The families suing Remington Arms over its marketing of the rifle used in the Sandy Hook School massacre want a court to order the gunmaker to keep confidential school records it has subpoenaed about five children and four educators who died in the 2012 attack in Newtown.

A lawyer for the families asked for the protective order in a motion dated Thursday, part of the ongoing argument between the families and the gunmaker over the relevance and confidentiality of records the parties are trying to collect as they prepare cases for the trial now scheduled in the coming weeks.

The latest salvo in the dispute was fired by attorney Joshua D. Koskoff, who represents estates of the nine, in response to subpoenas from Remington Arms to Newtown Public Schools for employment files of the four teachers, as well as the kindergarten and first grade educational records of Jesse Lewis, Daniel Barden, Dylan Hockley, Benjamin Wheeler and Noah Pozner — the five schoolchildren for whom claims have brought in the case.
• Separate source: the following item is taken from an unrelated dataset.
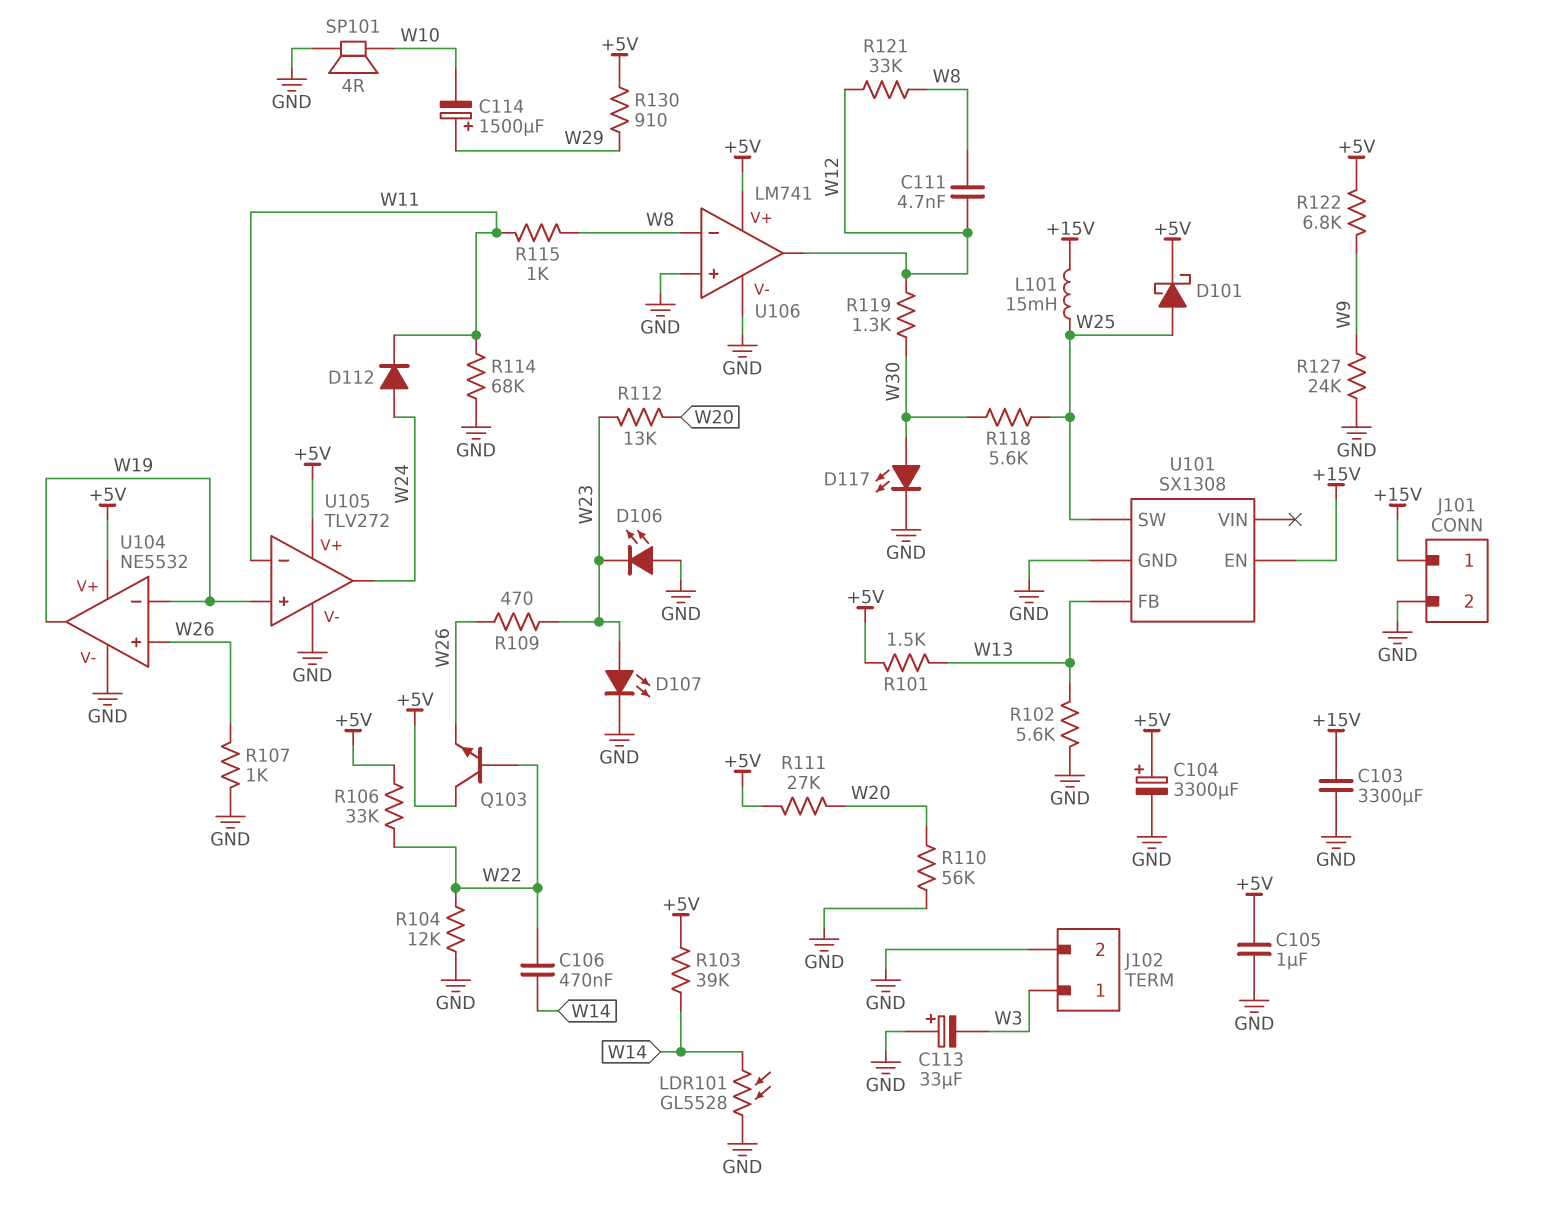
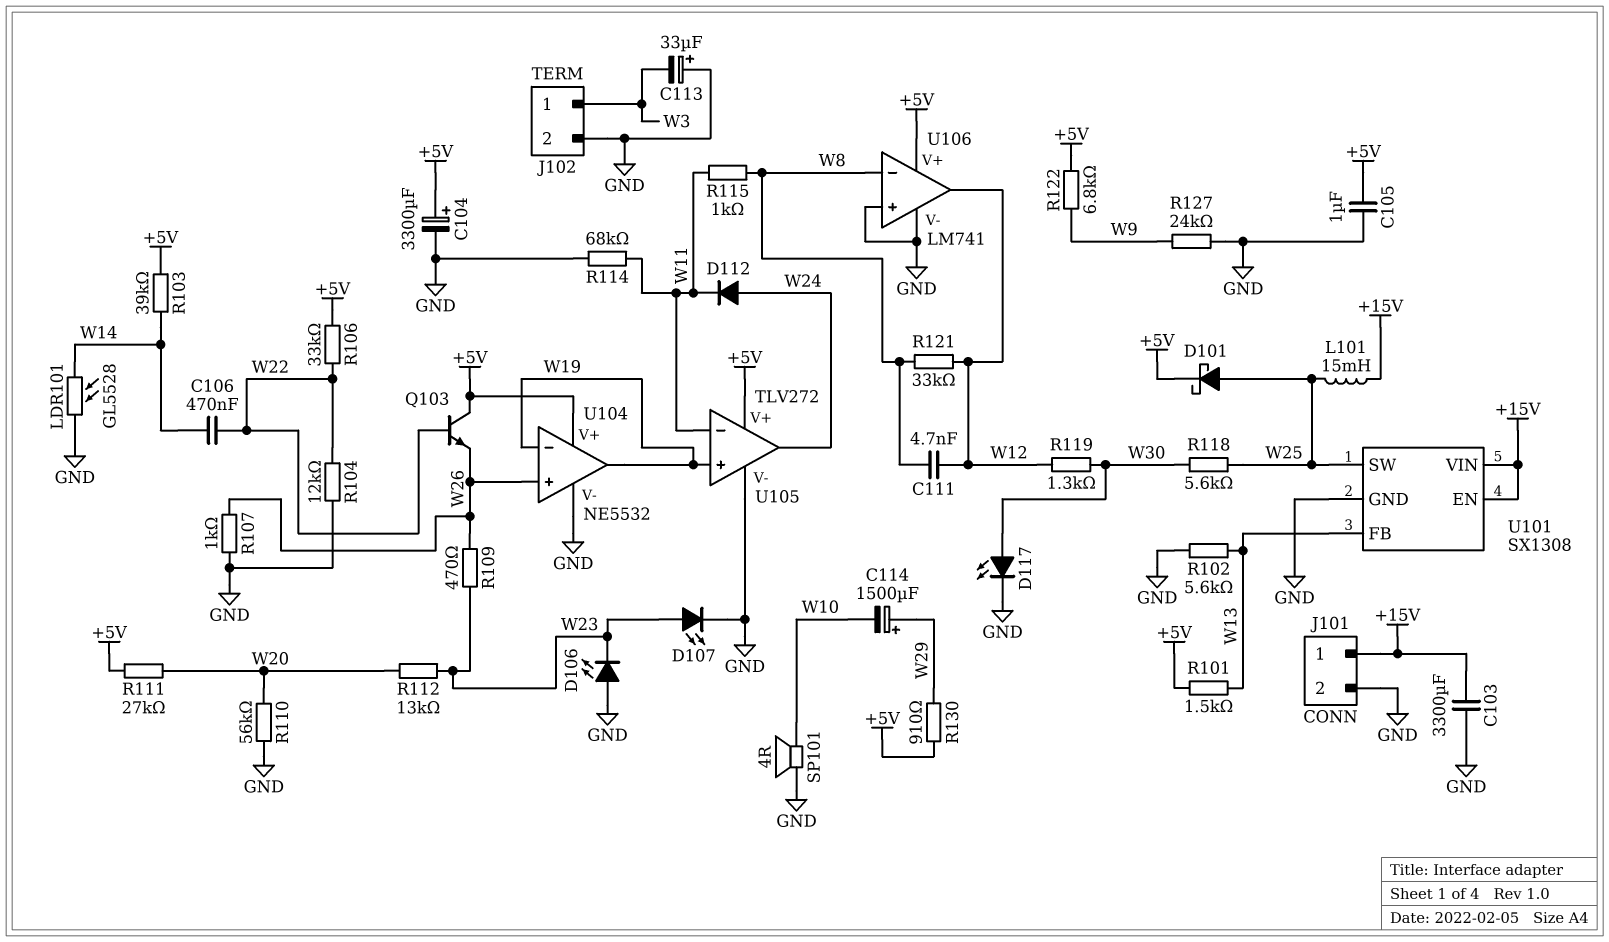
U101 pin VIN: none -> +15V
“We have no explanation for why Remington subpoenaed the Newtown Public School District to obtain the kindergarten and first grade academic, attendance and disciplinary records of these five school children. The records cannot possibly excuse Remington's egregious marketing conduct, or be of any assistance in estimating the catastrophic damages in this case. The only relevant part of their attendance records is that they were at their desks on December 14, 2012."

- Joshua D. Koskoff, attorney for the victims

The Remington subpoena demands, among other things, the children’s “application and admission paperwork, attendance records, transcripts, report cards, (and) disciplinary records.” Koskoff’s motion called the gunmaker’s subpoenas an irrelevant invasion of privacy and asks presiding Judge Barbara Bellis to expand a previously issued confidentiality order to include “private educational, employment and medical records and information.”

“We have no explanation for why Remington subpoenaed the Newtown Public School District to obtain the kindergarten and first grade academic, attendance and disciplinary records of these five school children,” Koskoff said. “The records cannot possibly excuse Remington’s egregious marketing conduct, or be of any assistance in estimating the catastrophic damages in this case. The only relevant part of their attendance records is that they were at their desks on December 14, 2012.”

The Remington lawyers, who have declined to discuss the case in the past, were not immediately available.

The Sandy Hook families have been fighting in court for years to obtain Remington marketing materials they believe will prove that the company violated the Connecticut Unfair Trade Practices Act with a campaign to persuade civilians to buy what it knew was a weapon designed for military use.

Such a sales strategy put one of the guns in the hands of Nancy Lanza and, ultimately, her son Adam, who used a Bushmaster AR-15 to kill 26 people, including 20 first graders inside the Sandy Hook School on Dec. 14, 2012. He fired 156 rounds in under five minutes before using a handgun to then kill himself.

Opponents of the sales to civilians of military-style assault weapons argue that the AR-15 has increasingly been at the center of mass shootings in the U.S. largely through the closely guarded marketing strategies of manufacturers.

While arguing for the confidentiality of child and educator school records, the families asked the court to consider allowing disclosure of some business records Remington had claimed were proprietary. The families argued that “the public has a right to know what the plaintiffs learn about Remington’s business.”